Lets’ take four different situations that could occur, and their results. Assume that the player’s bet is $10, and that the player has been dealt blackjack, and the dealer is showing an Ace.

The four possible situations are:
1. You take insurance, and the dealer has blackjack
2. You take insurance and the dealer doesn’t have blackjack
3. You do not take insurance and the dealer has blackjack
4. You do not take insurance and the dealer doesn’t have blackjack

In the first two situations, the player would win ten dollars. In the first case, the original ten-dollar bet is a push, and the insurance bet ($5) is paid two to one. In the second case, the dealer doesn’t have blackjack, so the player wins $15 from the original bet, but loses the insurance bet. Both have a ten-dollar profit.

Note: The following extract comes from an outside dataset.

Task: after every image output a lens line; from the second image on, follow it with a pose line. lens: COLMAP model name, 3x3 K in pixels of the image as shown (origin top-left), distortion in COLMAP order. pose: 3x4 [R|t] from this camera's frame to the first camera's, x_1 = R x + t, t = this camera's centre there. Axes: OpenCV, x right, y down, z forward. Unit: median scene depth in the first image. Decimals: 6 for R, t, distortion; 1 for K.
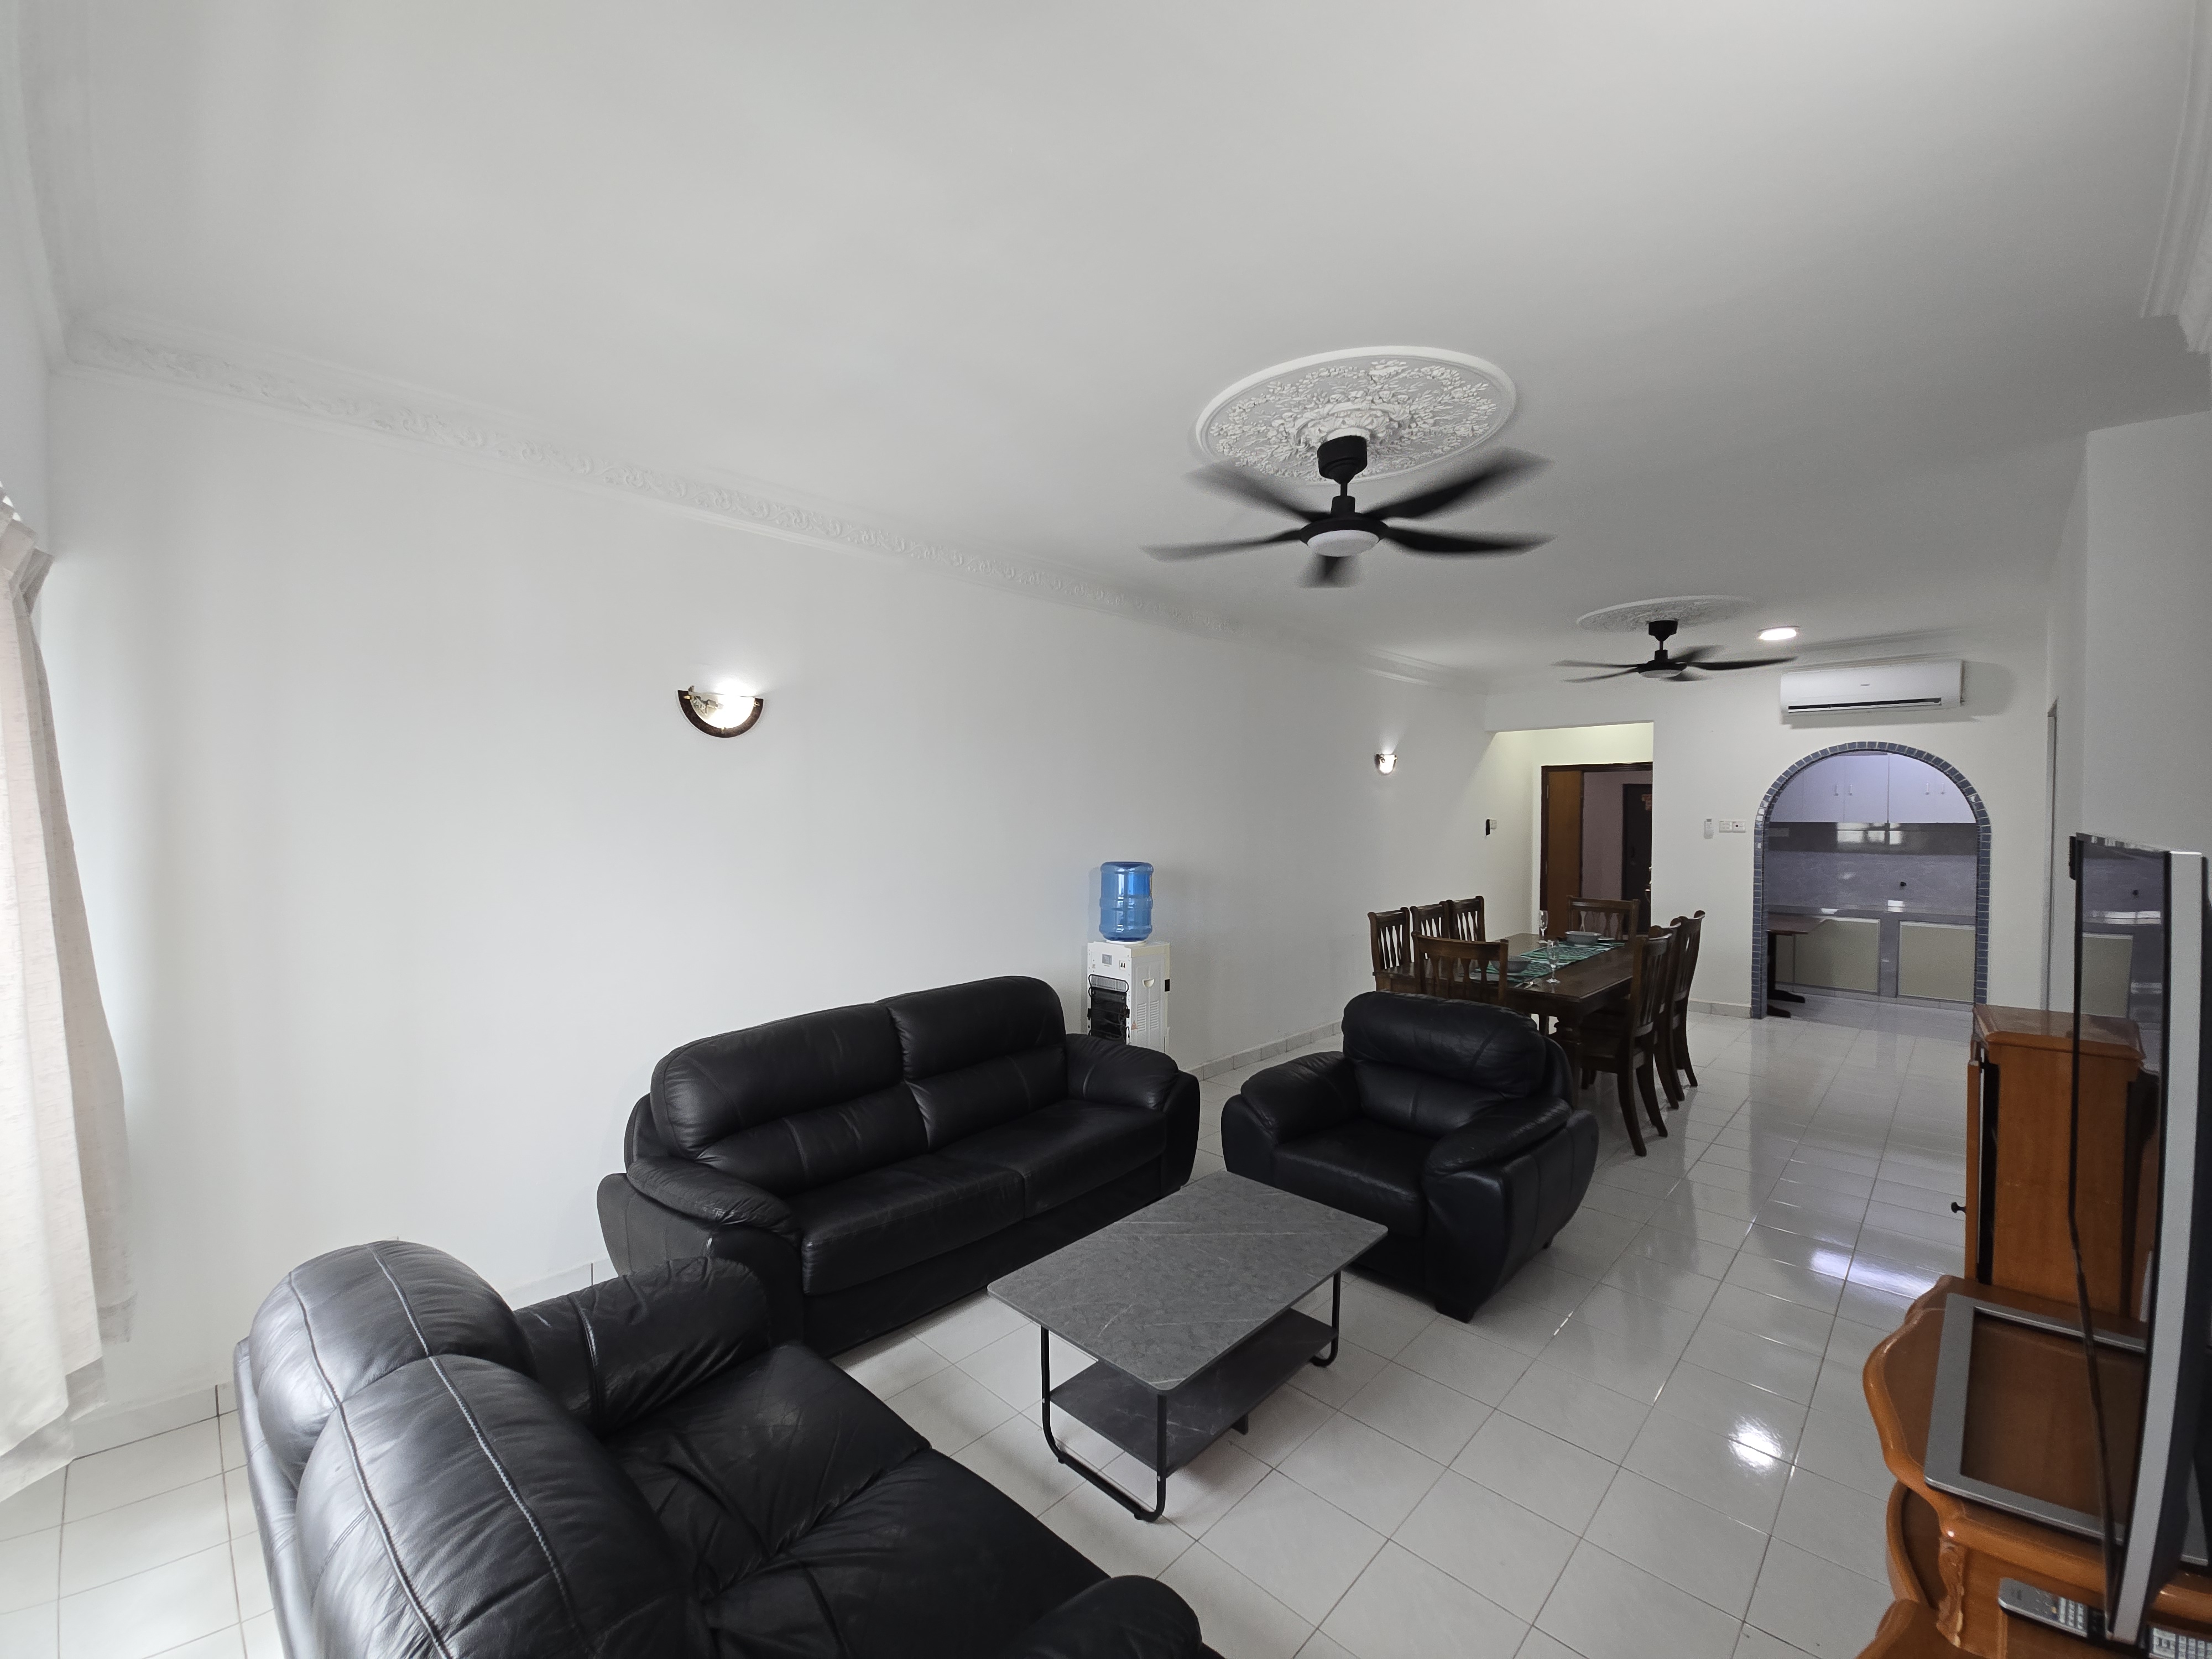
lens RADIAL K [[904.6, 0, 1104.9], [0, 904.6, 832.9], [0, 0, 1]] dist [0.010846, -0.000698]
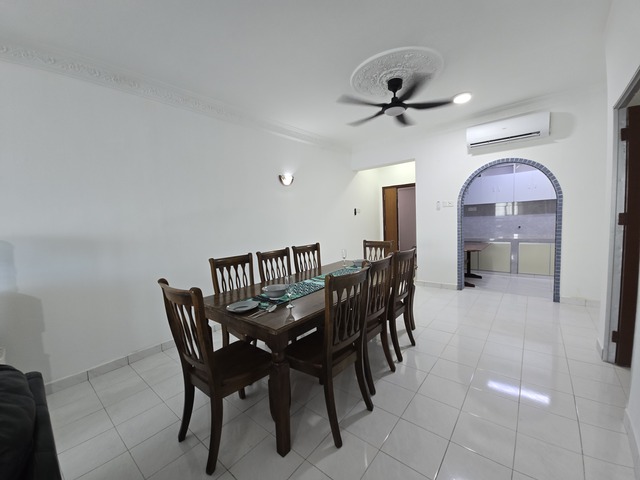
lens RADIAL K [[261.7, 0, 320.9], [0, 261.7, 240.8], [0, 0, 1]] dist [0.010846, -0.000698]
pose [[0.995330, -0.051884, 0.081406, 0.328466], [0.047181, 0.997162, 0.058675, 0.029563], [-0.084219, -0.054561, 0.994952, 0.391476]]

In the third situation, the player has tied the dealer, and without the insurance bet, the player keeps their original bet. In the last case, the player beats the dealer, and wins $15. It’s easy to see that in three of those cases, you make money, and in one, you don’t win anything, but you don’t lose either.

As it was explained before, if the player has blackjack, and the dealer is showing an ace, there is only a little over a 30% chance that the dealer has blackjack, and more than a 69% chance that the dealer does not have blackjack.